An Information-Based Approach to Identifying Rapid-Guessing Thresholds

Pages 325-336 | Published online: 26 Sep 2019
 

ABSTRACT

The identification of rapid guessing is important to promote the validity of achievement test scores, particularly with low-stakes tests. Effective methods for identifying rapid guesses require reliable threshold methods that are also aligned with test taker behavior. Although several common threshold methods are based on rapid guessing response accuracy or visual inspection of response time distributions, this paper describes a new information-based approach to setting thresholds that does not share the limitations of other methods.
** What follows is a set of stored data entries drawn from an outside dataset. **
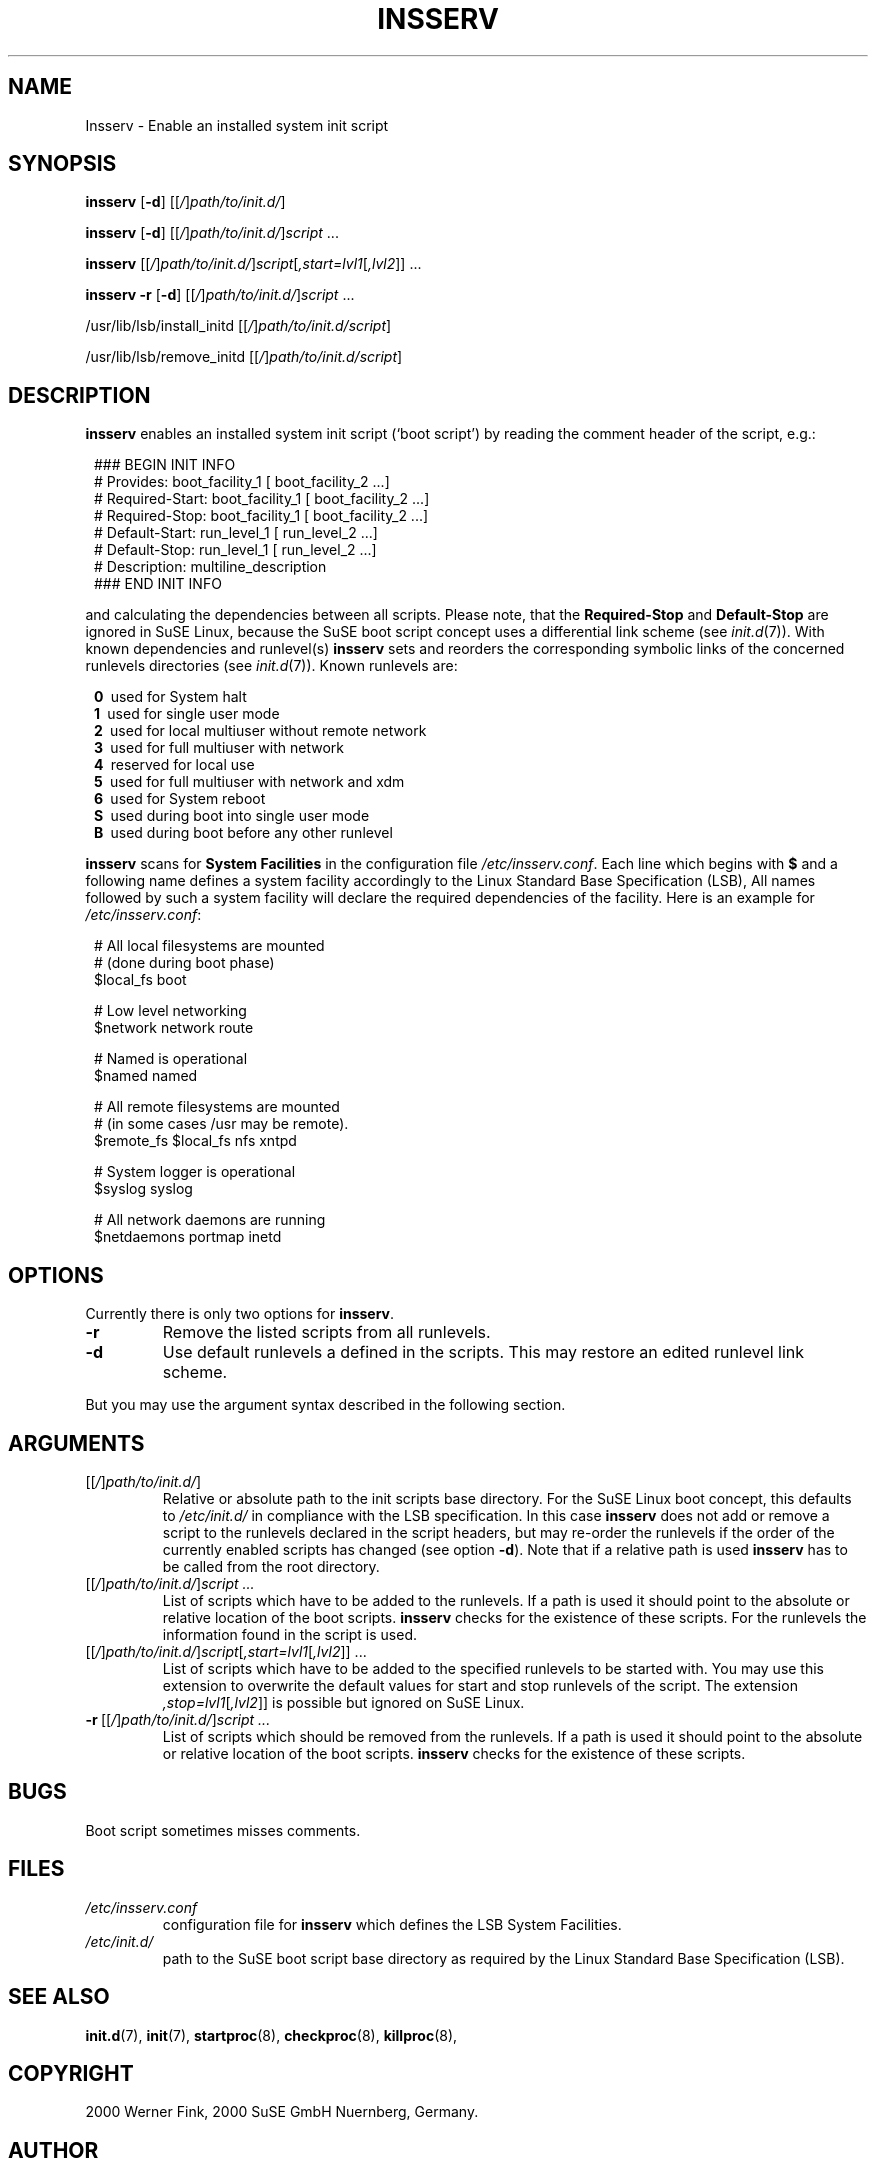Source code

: .\"
.\" Copyright 2000 Werner Fink, 2000 SuSE GmbH Nuernberg, Germany.
.\"
.\" This program is free software; you can redistribute it and/or modify
.\" it under the terms of the GNU General Public License as published by
.\" the Free Software Foundation; either version 2 of the License, or
.\" (at your option) any later version.
.\"
.TH INSSERV 8 "Nov 10, 2000" "Version 1.16" "The SuSE boot concept"
.UC 8
.OS SuSE Linux
.SH NAME
Insserv \- Enable an installed system init script
.SH SYNOPSIS
.\"
.B insserv
.RB [ -d ]
.RI [[ / ] path/to/init.d/ ]
.PP
.B insserv
.RB [ -d ]
.RI [[ / ] path/to/init.d/ ] script \ ...
.PP
.B insserv
.RI [[ / ] path/to/init.d/ ] script [ ,start=lvl1 [ ,lvl2 ]]\ ...
.PP
.B insserv
.B -r
.RB [ -d ]
.RI [[ / ] path/to/init.d/ ] script \ ...
.PP
.RB /usr/lib/lsb/install_initd
.RI [[ / ] path/to/init.d/script ]
.PP
.RB /usr/lib/lsb/remove_initd
.RI [[ / ] path/to/init.d/script ]
.SH DESCRIPTION
.B insserv
enables an installed system init script (`boot script')
by reading the comment header of the script, e.g.:
.sp 1
.in +1l
.nf
 ### BEGIN INIT INFO
 # Provides:       boot_facility_1 [ boot_facility_2 ...]
 # Required-Start: boot_facility_1 [ boot_facility_2 ...]
 # Required-Stop:  boot_facility_1 [ boot_facility_2 ...]
 # Default-Start:  run_level_1 [ run_level_2 ...]
 # Default-Stop:   run_level_1 [ run_level_2 ...]
 # Description:    multiline_description
 ### END INIT INFO
.fi
.in -1l
.sp 1
and calculating the dependencies between all scripts.
Please note, that the
.B Required-Stop
and
.B Default-Stop
are ignored in SuSE Linux, because the SuSE boot script concept
uses a differential link scheme (see
.IR init.d (7)).
With known dependencies and runlevel(s)
.B insserv
sets and reorders the corresponding symbolic links
of the concerned runlevels directories (see
.IR init.d (7)).
Known runlevels are:
.sp 1
.in +1l
.nf
 \fB0\fR\   used for System halt
 \fB1\fR\   used for single user mode
 \fB2\fR\   used for local multiuser without remote network
 \fB3\fR\   used for full multiuser with network
 \fB4\fR\   reserved for local use
 \fB5\fR\   used for full multiuser with network and xdm
 \fB6\fR\   used for System reboot
 \fBS\fR\   used during boot into single user mode
 \fBB\fR\   used during boot before any other runlevel
.fi
.in -1l
.sp 1
.PP
.B insserv
scans for
.B System Facilities
in the configuration file
.IR /etc/insserv.conf .
Each line which begins with
.B $
and a following name defines a system facility
accordingly to the Linux Standard Base Specification (LSB),
All names followed by such a system facility
will declare the required dependencies of the facility.
Here is an example for
.IR /etc/insserv.conf :
.sp 1
.in +1l
.nf
 # All local filesystems are mounted
 # (done during boot phase)
 $local_fs       boot

 # Low level networking
 $network        network route

 # Named is operational
 $named          named

 # All remote filesystems are mounted
 # (in some cases /usr may be remote).
 $remote_fs      $local_fs nfs xntpd

 # System logger is operational
 $syslog         syslog

 # All network daemons are running
 $netdaemons     portmap inetd
.fi
.in -1l
.sp 1
.\"
.SH OPTIONS
Currently there is only two options for
.BR insserv .
.TP
.B \-r
Remove the listed scripts from all runlevels.
.TP
.B \-d
Use default runlevels a defined in the scripts.
This may restore an edited runlevel link scheme.
.PP
But you may use the argument syntax described in the
following section.
.SH ARGUMENTS
.TP
.RI [[ / ] path/to/init.d/ ]
Relative or absolute path to the init scripts base directory.
For the SuSE Linux boot concept, this defaults to
.I /etc/init.d/
in compliance with the LSB specification.
In this case
.B insserv
does not add or remove a script to the runlevels
declared in the script headers, but may re-order the
runlevels if the order of the currently enabled scripts
has changed (see option
.BR \-d ).
Note that if a relative path is used
.B insserv
has to be called from the root directory.
.TP
.RI [[ / ] path/to/init.d/ ] script\ ...
List of scripts which have to be added to
the runlevels. If a path is used it
should point to the absolute or relative
location of the boot scripts.
.B insserv
checks for the existence of these scripts.
For the runlevels the information found in
the script is used.
.TP
.RI [[ / ] path/to/init.d/ ] script [ ,start=lvl1 [ ,lvl2 ]]\ ...
List of scripts which have to be added to
the specified runlevels to be started with.
You may use this extension to overwrite the default values
for start and stop runlevels of the script.
The extension
.IR ,stop=lvl1 [ ,lvl2 ]]
is possible but ignored on SuSE Linux.
.TP
.RI \fB\-r\fR\ [[ / ] path/to/init.d/ ] script\ ...
List of scripts which should be removed from
the runlevels. If a path is used it
should point to the absolute or relative
location of the boot scripts.
.B insserv
checks for the existence of these scripts.
.\"
.SH BUGS
Boot script sometimes misses comments.
.SH FILES
.TP
.I /etc/insserv.conf
configuration file for
.B insserv
which defines the LSB System Facilities.
.TP
.I /etc/init.d/
path to the SuSE boot script base directory as
required by the Linux Standard Base Specification (LSB).
.\"
.SH SEE ALSO
.BR init.d (7),
.BR init (7),
.BR startproc (8),
.BR checkproc (8),
.BR killproc (8),
.SH COPYRIGHT
2000 Werner Fink,
2000 SuSE GmbH Nuernberg, Germany.
.SH AUTHOR
Werner Fink <werner@suse.de>
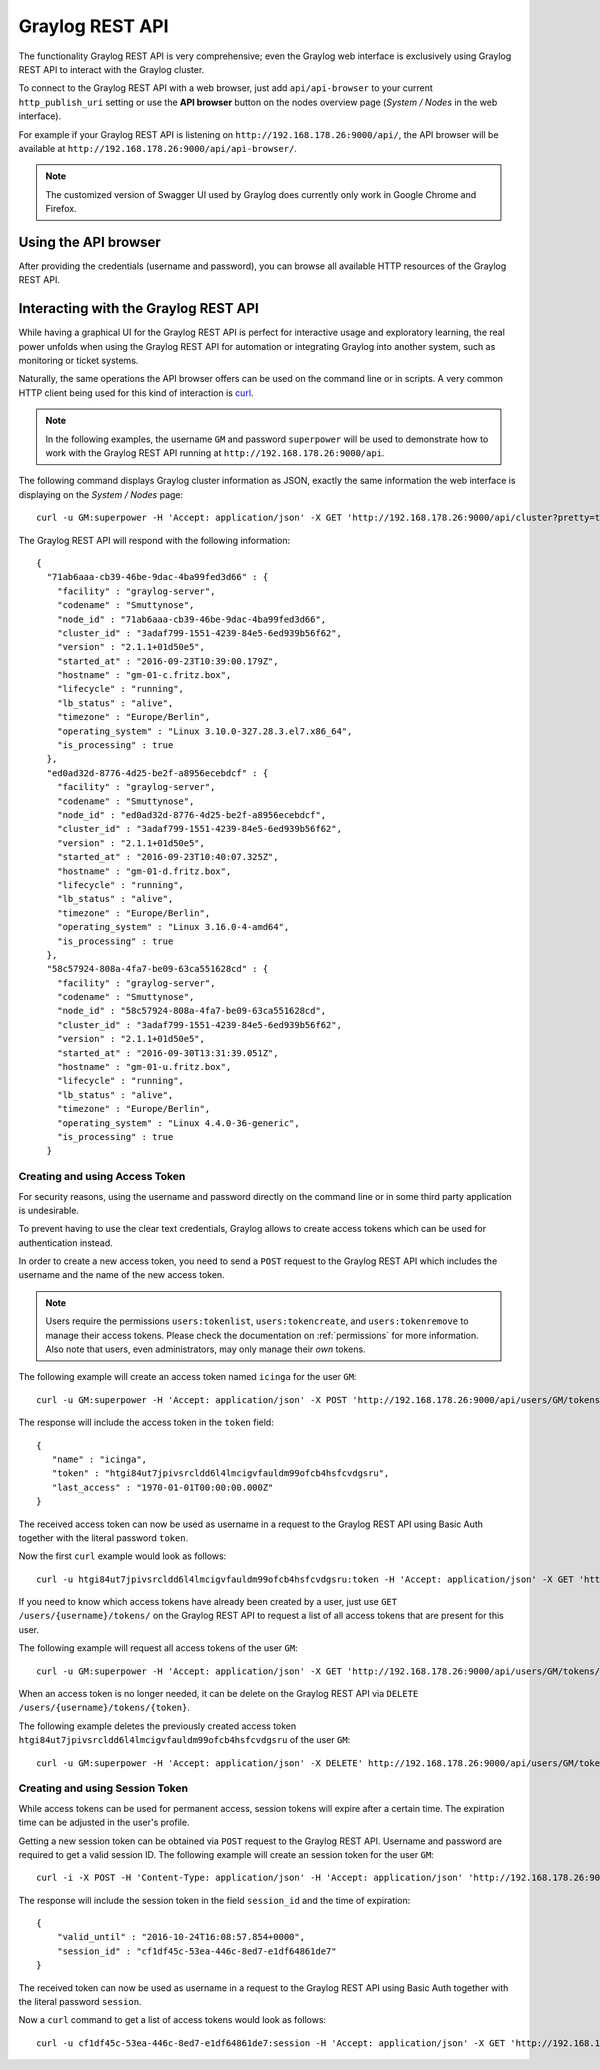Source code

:.. _configuring_api:

****************
Graylog REST API
****************

The functionality Graylog REST API is very comprehensive; even the Graylog web interface is exclusively using Graylog REST API to interact with the Graylog cluster.

To connect to the Graylog REST API with a web browser, just add ``api/api-browser`` to your current ``http_publish_uri`` setting or use the **API browser** button on the nodes overview page (*System / Nodes* in the web interface).

For example if your Graylog REST API is listening on ``http://192.168.178.26:9000/api/``, the API browser will be available at ``http://192.168.178.26:9000/api/api-browser/``.

.. image:: /images/api/system_nodes_overview.png

.. note:: The customized version of Swagger UI used by Graylog does currently only work in Google Chrome and Firefox.


Using the API browser
=====================

After providing the credentials (username and password), you can browse all available HTTP resources of the Graylog REST API.

.. image:: /images/api/use_api_browser.png


Interacting with the Graylog REST API
=====================================

While having a graphical UI for the Graylog REST API is perfect for interactive usage and exploratory learning, the real power unfolds when using the Graylog REST API for automation or integrating Graylog into another system, such as monitoring or ticket systems.

Naturally, the same operations the API browser offers can be used on the command line or in scripts. A very common HTTP client being used for this kind of interaction is `curl <https://curl.haxx.se/>`__.

.. note::
   In the following examples, the username ``GM`` and password ``superpower`` will be used to demonstrate how to work with the Graylog REST API running at ``http://192.168.178.26:9000/api``.


The following command displays Graylog cluster information as JSON, exactly the same information the web interface is displaying on the *System / Nodes* page::

    curl -u GM:superpower -H 'Accept: application/json' -X GET 'http://192.168.178.26:9000/api/cluster?pretty=true'

The Graylog REST API will respond with the following information::

    {
      "71ab6aaa-cb39-46be-9dac-4ba99fed3d66" : {
        "facility" : "graylog-server",
        "codename" : "Smuttynose",
        "node_id" : "71ab6aaa-cb39-46be-9dac-4ba99fed3d66",
        "cluster_id" : "3adaf799-1551-4239-84e5-6ed939b56f62",
        "version" : "2.1.1+01d50e5",
        "started_at" : "2016-09-23T10:39:00.179Z",
        "hostname" : "gm-01-c.fritz.box",
        "lifecycle" : "running",
        "lb_status" : "alive",
        "timezone" : "Europe/Berlin",
        "operating_system" : "Linux 3.10.0-327.28.3.el7.x86_64",
        "is_processing" : true
      },
      "ed0ad32d-8776-4d25-be2f-a8956ecebdcf" : {
        "facility" : "graylog-server",
        "codename" : "Smuttynose",
        "node_id" : "ed0ad32d-8776-4d25-be2f-a8956ecebdcf",
        "cluster_id" : "3adaf799-1551-4239-84e5-6ed939b56f62",
        "version" : "2.1.1+01d50e5",
        "started_at" : "2016-09-23T10:40:07.325Z",
        "hostname" : "gm-01-d.fritz.box",
        "lifecycle" : "running",
        "lb_status" : "alive",
        "timezone" : "Europe/Berlin",
        "operating_system" : "Linux 3.16.0-4-amd64",
        "is_processing" : true
      },
      "58c57924-808a-4fa7-be09-63ca551628cd" : {
        "facility" : "graylog-server",
        "codename" : "Smuttynose",
        "node_id" : "58c57924-808a-4fa7-be09-63ca551628cd",
        "cluster_id" : "3adaf799-1551-4239-84e5-6ed939b56f62",
        "version" : "2.1.1+01d50e5",
        "started_at" : "2016-09-30T13:31:39.051Z",
        "hostname" : "gm-01-u.fritz.box",
        "lifecycle" : "running",
        "lb_status" : "alive",
        "timezone" : "Europe/Berlin",
        "operating_system" : "Linux 4.4.0-36-generic",
        "is_processing" : true
      }


Creating and using Access Token
-------------------------------

For security reasons, using the username and password directly on the command line or in some third party application is undesirable.

To prevent having to use the clear text credentials, Graylog allows to create access tokens which can be used for authentication instead.

In order to create a new access token, you need to send a ``POST`` request to the Graylog REST API which includes the username and the name of the new access token.

.. note::
   Users require the permissions ``users:tokenlist``, ``users:tokencreate``, and ``users:tokenremove`` to manage their access tokens. Please check the documentation on :ref:`permissions` for more information. Also note that users, even administrators, may only manage their *own* tokens.

The following example will create an access token named ``icinga`` for the user ``GM``::

    curl -u GM:superpower -H 'Accept: application/json' -X POST 'http://192.168.178.26:9000/api/users/GM/tokens/icinga?pretty=true'

The response will include the access token in the ``token`` field::

    {
       "name" : "icinga",
       "token" : "htgi84ut7jpivsrcldd6l4lmcigvfauldm99ofcb4hsfcvdgsru",
       "last_access" : "1970-01-01T00:00:00.000Z"
    }

The received access token can now be used as username in a request to the Graylog REST API using Basic Auth together with the literal password ``token``.

Now the first ``curl`` example would look as follows::

    curl -u htgi84ut7jpivsrcldd6l4lmcigvfauldm99ofcb4hsfcvdgsru:token -H 'Accept: application/json' -X GET 'http://192.168.178.26:9000/api/cluster?pretty=true'

If you need to know which access tokens have already been created by a user, just use ``GET /users/{username}/tokens/`` on the Graylog REST API to request a list of all access tokens that are present for this user.

The following example will request all access tokens of the user ``GM``::

    curl -u GM:superpower -H 'Accept: application/json' -X GET 'http://192.168.178.26:9000/api/users/GM/tokens/?pretty=true'

When an access token is no longer needed, it can be delete on the Graylog REST API via ``DELETE /users/{username}/tokens/{token}``.

The following example deletes the previously created access token ``htgi84ut7jpivsrcldd6l4lmcigvfauldm99ofcb4hsfcvdgsru`` of the user ``GM``::

    curl -u GM:superpower -H 'Accept: application/json' -X DELETE' http://192.168.178.26:9000/api/users/GM/tokens/ap84p4jehbf2jddva8rdmjr3k7m3kdnuqbai5s0h5a48e7069po?pretty=true'


Creating and using Session Token
--------------------------------

While access tokens can be used for permanent access, session tokens will expire after a certain time. The expiration time can be adjusted in the user's profile.

Getting a new session token can be obtained  via ``POST`` request to the Graylog REST API. Username and password are required to get a valid session ID. The following example will create an session token for the user ``GM``::

    curl -i -X POST -H 'Content-Type: application/json' -H 'Accept: application/json' 'http://192.168.178.26:9000/api/system/sessions' -d '{"username":"GM", "password":"superpower", "host":""}'

The response will include the session token in the field ``session_id`` and the time of expiration::

    {
        "valid_until" : "2016-10-24T16:08:57.854+0000",
        "session_id" : "cf1df45c-53ea-446c-8ed7-e1df64861de7"
    }

The received token can now be used as username in a request to the Graylog REST API using Basic Auth together with the literal password ``session``.

Now a ``curl`` command to get a list of access tokens would look as follows::

    curl -u cf1df45c-53ea-446c-8ed7-e1df64861de7:session -H 'Accept: application/json' -X GET 'http://192.168.178.26:9000/api/cluster?pretty=true'


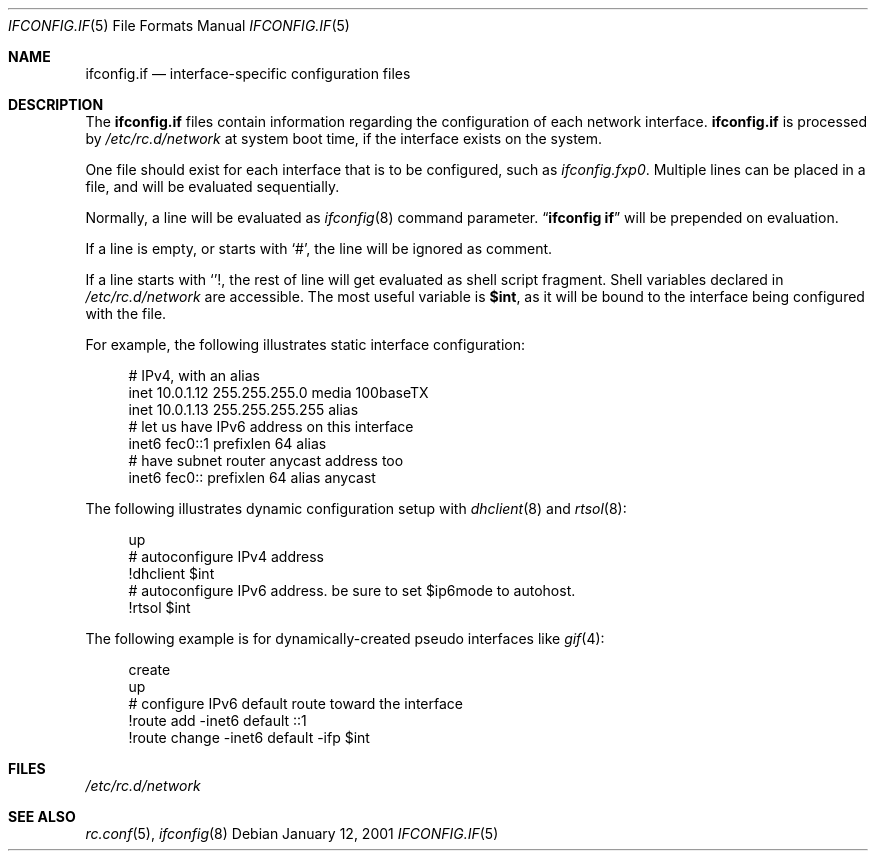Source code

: .\"	$NetBSD: ifconfig.if.5,v 1.1 2001/01/11 17:56:16 itojun Exp $
.\"
.\" Copyright (c) 1996 Matthew R. Green
.\" All rights reserved.
.\"
.\" Redistribution and use in source and binary forms, with or without
.\" modification, are permitted provided that the following conditions
.\" are met:
.\" 1. Redistributions of source code must retain the above copyright
.\"    notice, this list of conditions and the following disclaimer.
.\" 2. Redistributions in binary form must reproduce the above copyright
.\"    notice, this list of conditions and the following disclaimer in the
.\"    documentation and/or other materials provided with the distribution.
.\" 3. The name of the author may not be used to endorse or promote products
.\"    derived from this software without specific prior written permission.
.\"
.\" THIS SOFTWARE IS PROVIDED BY THE AUTHOR ``AS IS'' AND ANY EXPRESS OR
.\" IMPLIED WARRANTIES, INCLUDING, BUT NOT LIMITED TO, THE IMPLIED WARRANTIES
.\" OF MERCHANTABILITY AND FITNESS FOR A PARTICULAR PURPOSE ARE DISCLAIMED.
.\" IN NO EVENT SHALL THE AUTHOR BE LIABLE FOR ANY DIRECT, INDIRECT,
.\" INCIDENTAL, SPECIAL, EXEMPLARY, OR CONSEQUENTIAL DAMAGES (INCLUDING,
.\" BUT NOT LIMITED TO, PROCUREMENT OF SUBSTITUTE GOODS OR SERVICES;
.\" LOSS OF USE, DATA, OR PROFITS; OR BUSINESS INTERRUPTION) HOWEVER CAUSED
.\" AND ON ANY THEORY OF LIABILITY, WHETHER IN CONTRACT, STRICT LIABILITY,
.\" OR TORT (INCLUDING NEGLIGENCE OR OTHERWISE) ARISING IN ANY WAY
.\" OUT OF THE USE OF THIS SOFTWARE, EVEN IF ADVISED OF THE POSSIBILITY OF
.\" SUCH DAMAGE.
.\"
.Dd January 12, 2001
.Dt IFCONFIG.IF 5
.Os
.Sh NAME
.Nm ifconfig.if
.Nd interface-specific configuration files
.Sh DESCRIPTION
The
.Nm
files contain information regarding the configuration of each network interface.
.Nm
is processed by
.Pa /etc/rc.d/network
at system boot time, if the interface exists on the system.
.Pp
One file should exist for each interface that is to be configured, such as
.Pa ifconfig.fxp0 .
Multiple lines can be placed in a file, and will be evaluated sequentially.
.Pp
Normally, a line will be evaluated as
.Xr ifconfig 8
command parameter.
.Dq Li ifconfig if
will be prepended on evaluation.
.Pp
If a line is empty, or starts with
.Sq # ,
the line will be ignored as comment.
.Pp
If a line starts with
.Sq ! ,
the rest of line will get evaluated as shell script fragment.
Shell variables declared in
.Pa /etc/rc.d/network
are accessible.
The most useful variable is 
.Li $int ,
as it will be bound to the interface being configured with the file.
.Pp
For example, the following illustrates static interface configuration:
.Bd -literal -offset xxxx
# IPv4, with an alias
inet 10.0.1.12 255.255.255.0 media 100baseTX
inet 10.0.1.13 255.255.255.255 alias
# let us have IPv6 address on this interface
inet6 fec0::1 prefixlen 64 alias
# have subnet router anycast address too
inet6 fec0:: prefixlen 64 alias anycast
.Ed
.Pp
The following illustrates dynamic configuration setup with
.Xr dhclient 8
and
.Xr rtsol 8 :
.Bd -literal -offset xxxx
up
# autoconfigure IPv4 address
!dhclient $int
# autoconfigure IPv6 address.  be sure to set $ip6mode to autohost.
!rtsol $int
.Ed
.Pp
The following example is for dynamically-created pseudo interfaces like
.Xr gif 4 :
.Bd -literal -offset xxxx
create
up
# configure IPv6 default route toward the interface
!route add -inet6 default ::1
!route change -inet6 default -ifp $int
.Ed
.Sh FILES
.Pa /etc/rc.d/network
.Sh SEE ALSO
.Xr rc.conf 5 ,
.Xr ifconfig 8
A pair of information-based methods are introduced, and an empirical comparison study found the new methods to more reliably set thresholds than methods based on response accuracy or visual inspection.

Disclosure statement

No potential conflict of interest was reported by the author.

Notes

1 By “low stakes” I am referring to the test taker’s perspective. That is, low stakes means that test takers are likely to perceive an absence of personal consequences associated with their test performance.

2 Note the additional problem that without a bimodal distribution it is difficult to rule out the possibility that no rapid guessing had occurred on the item.

3 There have been two other types of threshold identification methods proposed that I did not consider in this study. Wise and Kong (Citation2005) chose thresholds based on surface features of items such as their length and whether they contained tables or figures. Their criteria were arbitrarily chosen, however, and their method has not been used to set thresholds in subsequent research. Also, Schnipke and Scrams (Citation1997) explored the use of two-state mixture models to set thresholds. This method cannot always estimate its model parameters, and it also has not been used in practice.

4 Criteria 4 and 5, which specify the presence of “sizeable” magnitudes of both information and accuracy discrimination, are necessarily a bit vague for two reasons. First, although rapid guesses should routinely exhibit correlations (information) near zero, rapid guessing accuracy can vary substantially across items. Second, response accuracy and correlations can also vary considerably across items, driven by an item’s difficulty and discrimination. Taken together, these reasons make it challenging to specify how much increase in correlations and accuracy should be expected to occur for a given item across the transition from rapid guessing to solution behavior.